WHAT THIS TASK INVOLVES: Copy verbatim the block of lines in the entries below whose first line contains "та и доставка" and whose last line contains "Politique de gestion". Leave out all other lines.

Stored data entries
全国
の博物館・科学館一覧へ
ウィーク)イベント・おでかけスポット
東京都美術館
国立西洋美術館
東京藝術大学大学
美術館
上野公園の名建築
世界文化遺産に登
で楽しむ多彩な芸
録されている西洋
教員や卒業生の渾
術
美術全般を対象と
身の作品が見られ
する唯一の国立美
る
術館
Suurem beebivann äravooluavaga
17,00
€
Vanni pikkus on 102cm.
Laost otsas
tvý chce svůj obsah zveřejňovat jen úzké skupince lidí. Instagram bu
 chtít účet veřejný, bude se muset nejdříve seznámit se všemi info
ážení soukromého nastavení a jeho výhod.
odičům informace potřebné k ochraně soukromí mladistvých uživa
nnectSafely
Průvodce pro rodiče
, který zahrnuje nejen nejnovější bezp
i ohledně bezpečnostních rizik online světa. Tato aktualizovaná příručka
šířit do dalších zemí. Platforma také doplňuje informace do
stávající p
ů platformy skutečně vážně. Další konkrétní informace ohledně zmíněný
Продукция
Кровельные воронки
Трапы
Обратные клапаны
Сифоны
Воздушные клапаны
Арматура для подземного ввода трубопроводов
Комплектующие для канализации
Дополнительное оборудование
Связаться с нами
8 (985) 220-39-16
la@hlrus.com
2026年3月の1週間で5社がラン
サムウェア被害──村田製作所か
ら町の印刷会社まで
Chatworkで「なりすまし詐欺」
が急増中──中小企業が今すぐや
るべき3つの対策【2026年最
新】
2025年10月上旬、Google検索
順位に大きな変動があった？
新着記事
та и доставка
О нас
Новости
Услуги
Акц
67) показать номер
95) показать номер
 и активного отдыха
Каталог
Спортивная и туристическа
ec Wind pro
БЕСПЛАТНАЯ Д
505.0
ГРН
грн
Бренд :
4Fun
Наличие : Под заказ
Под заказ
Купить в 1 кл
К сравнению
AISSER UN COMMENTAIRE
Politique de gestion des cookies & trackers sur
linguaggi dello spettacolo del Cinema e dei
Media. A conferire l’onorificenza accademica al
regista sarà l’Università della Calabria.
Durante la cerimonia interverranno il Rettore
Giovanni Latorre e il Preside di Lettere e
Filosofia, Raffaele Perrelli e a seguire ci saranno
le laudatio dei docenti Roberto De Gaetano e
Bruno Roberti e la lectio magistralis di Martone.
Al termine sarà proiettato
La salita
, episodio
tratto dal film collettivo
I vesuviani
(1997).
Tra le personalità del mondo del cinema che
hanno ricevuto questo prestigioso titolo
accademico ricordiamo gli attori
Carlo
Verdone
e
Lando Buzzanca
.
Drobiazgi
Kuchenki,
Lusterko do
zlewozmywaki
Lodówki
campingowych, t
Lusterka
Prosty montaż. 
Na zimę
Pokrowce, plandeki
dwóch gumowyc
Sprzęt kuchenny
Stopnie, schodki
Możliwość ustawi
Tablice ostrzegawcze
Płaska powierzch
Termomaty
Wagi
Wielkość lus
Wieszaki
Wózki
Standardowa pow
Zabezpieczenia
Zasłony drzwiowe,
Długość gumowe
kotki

WRITTEN ANSWER:
та и доставка
О нас
Новости
Услуги
Акц
67) показать номер
95) показать номер
 и активного отдыха
Каталог
Спортивная и туристическа
ec Wind pro
БЕСПЛАТНАЯ Д
505.0
ГРН
грн
Бренд :
4Fun
Наличие : Под заказ
Под заказ
Купить в 1 кл
К сравнению
AISSER UN COMMENTAIRE
Politique de gestion des cookies & trackers sur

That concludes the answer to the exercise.